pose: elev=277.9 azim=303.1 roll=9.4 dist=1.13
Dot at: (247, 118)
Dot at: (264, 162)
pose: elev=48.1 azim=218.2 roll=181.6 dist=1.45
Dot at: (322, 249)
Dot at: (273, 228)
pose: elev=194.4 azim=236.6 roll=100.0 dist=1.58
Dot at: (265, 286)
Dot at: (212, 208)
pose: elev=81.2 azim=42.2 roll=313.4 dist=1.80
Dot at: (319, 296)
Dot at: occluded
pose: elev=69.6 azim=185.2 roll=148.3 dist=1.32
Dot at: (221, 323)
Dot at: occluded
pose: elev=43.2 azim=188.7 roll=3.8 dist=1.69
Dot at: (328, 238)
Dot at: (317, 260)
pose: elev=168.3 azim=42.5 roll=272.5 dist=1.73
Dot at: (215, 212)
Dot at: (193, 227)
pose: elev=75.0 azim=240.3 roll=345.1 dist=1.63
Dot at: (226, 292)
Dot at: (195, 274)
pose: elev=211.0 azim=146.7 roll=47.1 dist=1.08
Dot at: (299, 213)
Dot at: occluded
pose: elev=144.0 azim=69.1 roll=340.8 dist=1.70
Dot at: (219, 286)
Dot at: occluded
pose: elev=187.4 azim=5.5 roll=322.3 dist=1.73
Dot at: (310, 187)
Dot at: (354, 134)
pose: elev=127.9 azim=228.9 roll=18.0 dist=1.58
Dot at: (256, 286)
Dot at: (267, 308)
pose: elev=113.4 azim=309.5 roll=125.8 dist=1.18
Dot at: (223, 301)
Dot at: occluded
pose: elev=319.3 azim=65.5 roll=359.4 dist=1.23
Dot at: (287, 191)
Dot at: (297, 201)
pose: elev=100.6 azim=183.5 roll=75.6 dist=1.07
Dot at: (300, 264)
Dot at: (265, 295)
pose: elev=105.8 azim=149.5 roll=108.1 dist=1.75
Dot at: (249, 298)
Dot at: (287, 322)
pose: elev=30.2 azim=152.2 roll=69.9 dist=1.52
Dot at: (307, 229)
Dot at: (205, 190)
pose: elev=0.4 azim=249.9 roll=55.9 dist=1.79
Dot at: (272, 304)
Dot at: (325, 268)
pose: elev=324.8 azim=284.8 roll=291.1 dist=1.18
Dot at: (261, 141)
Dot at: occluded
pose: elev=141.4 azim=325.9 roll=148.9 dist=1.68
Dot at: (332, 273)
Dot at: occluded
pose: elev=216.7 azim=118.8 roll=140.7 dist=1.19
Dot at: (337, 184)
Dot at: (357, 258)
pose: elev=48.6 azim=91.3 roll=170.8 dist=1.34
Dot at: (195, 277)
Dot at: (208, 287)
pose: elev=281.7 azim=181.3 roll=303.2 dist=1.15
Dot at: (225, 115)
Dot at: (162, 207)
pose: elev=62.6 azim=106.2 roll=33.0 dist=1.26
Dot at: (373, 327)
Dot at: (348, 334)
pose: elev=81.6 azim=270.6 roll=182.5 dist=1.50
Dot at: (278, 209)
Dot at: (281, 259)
......
### TASK STATEMENT
Copy out every one of the entries above word for word, without changing a thing.

### PROBLEM SOLUTION
pose: elev=277.9 azim=303.1 roll=9.4 dist=1.13
Dot at: (247, 118)
Dot at: (264, 162)
pose: elev=48.1 azim=218.2 roll=181.6 dist=1.45
Dot at: (322, 249)
Dot at: (273, 228)
pose: elev=194.4 azim=236.6 roll=100.0 dist=1.58
Dot at: (265, 286)
Dot at: (212, 208)
pose: elev=81.2 azim=42.2 roll=313.4 dist=1.80
Dot at: (319, 296)
Dot at: occluded
pose: elev=69.6 azim=185.2 roll=148.3 dist=1.32
Dot at: (221, 323)
Dot at: occluded
pose: elev=43.2 azim=188.7 roll=3.8 dist=1.69
Dot at: (328, 238)
Dot at: (317, 260)
pose: elev=168.3 azim=42.5 roll=272.5 dist=1.73
Dot at: (215, 212)
Dot at: (193, 227)
pose: elev=75.0 azim=240.3 roll=345.1 dist=1.63
Dot at: (226, 292)
Dot at: (195, 274)
pose: elev=211.0 azim=146.7 roll=47.1 dist=1.08
Dot at: (299, 213)
Dot at: occluded
pose: elev=144.0 azim=69.1 roll=340.8 dist=1.70
Dot at: (219, 286)
Dot at: occluded
pose: elev=187.4 azim=5.5 roll=322.3 dist=1.73
Dot at: (310, 187)
Dot at: (354, 134)
pose: elev=127.9 azim=228.9 roll=18.0 dist=1.58
Dot at: (256, 286)
Dot at: (267, 308)
pose: elev=113.4 azim=309.5 roll=125.8 dist=1.18
Dot at: (223, 301)
Dot at: occluded
pose: elev=319.3 azim=65.5 roll=359.4 dist=1.23
Dot at: (287, 191)
Dot at: (297, 201)
pose: elev=100.6 azim=183.5 roll=75.6 dist=1.07
Dot at: (300, 264)
Dot at: (265, 295)
pose: elev=105.8 azim=149.5 roll=108.1 dist=1.75
Dot at: (249, 298)
Dot at: (287, 322)
pose: elev=30.2 azim=152.2 roll=69.9 dist=1.52
Dot at: (307, 229)
Dot at: (205, 190)
pose: elev=0.4 azim=249.9 roll=55.9 dist=1.79
Dot at: (272, 304)
Dot at: (325, 268)
pose: elev=324.8 azim=284.8 roll=291.1 dist=1.18
Dot at: (261, 141)
Dot at: occluded
pose: elev=141.4 azim=325.9 roll=148.9 dist=1.68
Dot at: (332, 273)
Dot at: occluded
pose: elev=216.7 azim=118.8 roll=140.7 dist=1.19
Dot at: (337, 184)
Dot at: (357, 258)
pose: elev=48.6 azim=91.3 roll=170.8 dist=1.34
Dot at: (195, 277)
Dot at: (208, 287)
pose: elev=281.7 azim=181.3 roll=303.2 dist=1.15
Dot at: (225, 115)
Dot at: (162, 207)
pose: elev=62.6 azim=106.2 roll=33.0 dist=1.26
Dot at: (373, 327)
Dot at: (348, 334)
pose: elev=81.6 azim=270.6 roll=182.5 dist=1.50
Dot at: (278, 209)
Dot at: (281, 259)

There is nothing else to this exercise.